*** Block opens ***

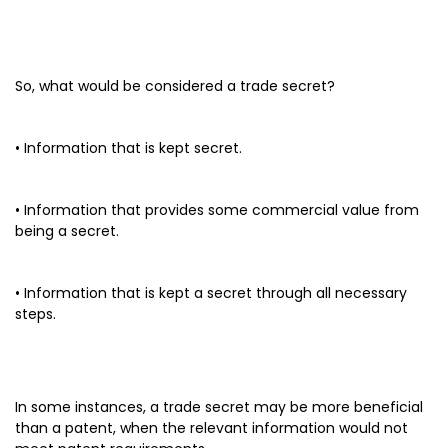
So, what would be considered a trade secret?
• Information that is kept secret.
• Information that provides some commercial value from
being a secret.
• Information that is kept a secret through all necessary
steps.
In some instances, a trade secret may be more beneficial
than a patent, when the relevant information would not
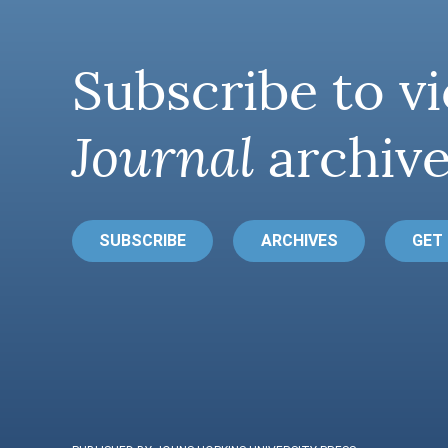
Subscribe to vi
Journal
archive
SUBSCRIBE
ARCHIVES
GET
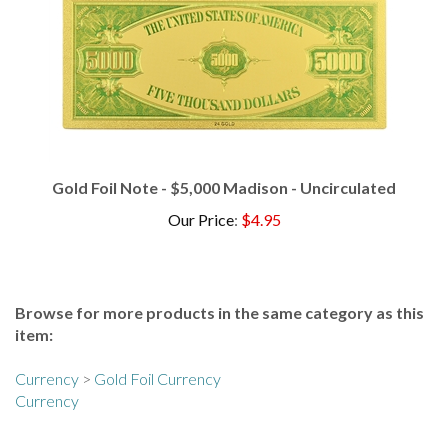
Gold Foil Note - $5,000 Madison - Uncirculated
Our Price
:
$4.95
Browse for more products in the same category as this
item:
Currency
>
Gold Foil Currency
Currency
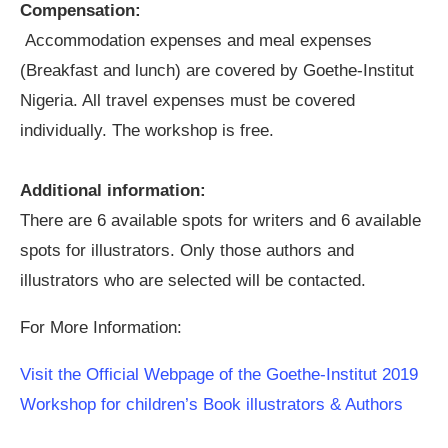
Compensation:
Accommodation expenses and meal expenses
(Breakfast and lunch) are covered by Goethe-Institut
Nigeria. All travel expenses must be covered
individually. The workshop is free.
Additional information:
There are 6 available spots for writers and 6 available
spots for illustrators. Only those authors and
illustrators who are selected will be contacted.
For More Information:
Visit the Official Webpage of the Goethe-Institut 2019
Workshop for children’s Book illustrators & Authors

*** Block closes ***

### TASK DIRECTIONS
Return every line above that contains the word "kept".

### SOLVED EXERCISE
• Information that is kept secret.
• Information that is kept a secret through all necessary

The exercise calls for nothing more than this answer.